#### Selected excerpt ####
U.S. Democrats try to keep health edge post-Kennedy
Massachusetts - Democrats scrambled on Thursday to find a way to quickly fill the seat of Senator Edward Kennedy, and give them a crucial vote in the drive to win overhaul of the U.S. healthcare system, a top domestic priority shared by President Barack Obama and Kennedy.
Apart from losing the issue's chief champion in Congress, Kennedy's death on Tuesday cost his party its essential 60th vote in the Senate, the number that gives Democrats the power to block Republican tactical maneuvers to stop healthcare overhaul.
Massachusetts law would leave the seat open for five months at which time a special election could be held. But, as he was dying, Kennedy asked state lawmakers to allow Massachusetts Governor Deval Patrick to name a temporary replacement.
Following Kennedy's death, Patrick and Senator John Kerry called on state legislators to act quickly on that request.
#### Extracted records ####
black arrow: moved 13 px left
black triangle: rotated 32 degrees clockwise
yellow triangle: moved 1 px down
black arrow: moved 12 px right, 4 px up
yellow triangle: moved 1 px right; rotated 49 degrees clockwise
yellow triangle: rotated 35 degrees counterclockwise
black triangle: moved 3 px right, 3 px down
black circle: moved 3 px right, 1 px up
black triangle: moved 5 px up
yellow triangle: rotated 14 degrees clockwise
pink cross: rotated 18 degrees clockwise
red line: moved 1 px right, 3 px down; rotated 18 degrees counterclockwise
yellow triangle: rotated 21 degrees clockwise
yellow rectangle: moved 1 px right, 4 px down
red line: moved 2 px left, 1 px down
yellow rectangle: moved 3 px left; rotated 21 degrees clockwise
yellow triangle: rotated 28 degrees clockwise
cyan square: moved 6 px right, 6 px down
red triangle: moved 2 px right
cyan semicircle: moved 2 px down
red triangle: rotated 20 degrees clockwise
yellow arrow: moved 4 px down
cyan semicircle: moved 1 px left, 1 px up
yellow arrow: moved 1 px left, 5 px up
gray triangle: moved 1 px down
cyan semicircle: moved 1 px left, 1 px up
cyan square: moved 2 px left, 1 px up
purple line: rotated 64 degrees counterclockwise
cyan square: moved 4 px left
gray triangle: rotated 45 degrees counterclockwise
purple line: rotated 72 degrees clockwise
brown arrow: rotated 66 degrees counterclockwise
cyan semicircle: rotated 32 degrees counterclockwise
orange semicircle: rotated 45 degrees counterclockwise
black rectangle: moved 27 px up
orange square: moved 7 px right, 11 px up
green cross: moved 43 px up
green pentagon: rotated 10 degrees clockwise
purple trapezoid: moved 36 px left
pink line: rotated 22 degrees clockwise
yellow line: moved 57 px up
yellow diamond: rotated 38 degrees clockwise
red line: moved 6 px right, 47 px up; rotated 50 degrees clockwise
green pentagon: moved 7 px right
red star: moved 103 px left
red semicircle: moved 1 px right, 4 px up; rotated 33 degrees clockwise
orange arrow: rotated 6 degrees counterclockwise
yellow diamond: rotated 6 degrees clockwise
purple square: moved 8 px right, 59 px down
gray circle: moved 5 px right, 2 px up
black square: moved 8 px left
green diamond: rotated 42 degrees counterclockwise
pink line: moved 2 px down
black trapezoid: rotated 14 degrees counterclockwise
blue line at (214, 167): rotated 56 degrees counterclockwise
####
Exercise A: List every person named in the article about Democrats and Kennedy's Senate seat.
Exercise B: Please give a continuation of the article on Democrats filling Kennedy's Senate seat, picking up after its final sentence.

Reply A: Edward Kennedy, Barack Obama, Deval Patrick, John Kerry

Reply B:
It's a particularly timely request at a time when there are such profoundly important proposals pending in the Congress right now, Patrick told reporters.
Without Kennedy's vote and leadership, Democrats face the choice of trying to push through his vision of overhauling the $2.5 trillion U.S. healthcare system or finding a compromise that will appeal to Republicans and conservative Democrats.
It's all about the number 60, the number the Democrats will need if they face a Republican filibuster, said Jeffrey Berry, professor of political science at Tufts University outside Boston.
Kennedy's absence from Capitol Hill as he battled with brain cancer may have contributed to the country's fractious public debate in August, during which town-hall meeting participants charged that changes could bankrupt the government.
Congress must grapple with these public sentiments when it returns in September to writing a healthcare overhaul plan criticized by many for being too costly, for cutting Medicare for the elderly, and for what some see as pushing the U.S. into government-run healthcare.
The drive to name an interim senator faces criticism from state Republicans, who note that Democrats in 2004 changed the law to head off a chance for then-Governor Mitt Romney to name a Republican to succeed Kerry, who was running for president.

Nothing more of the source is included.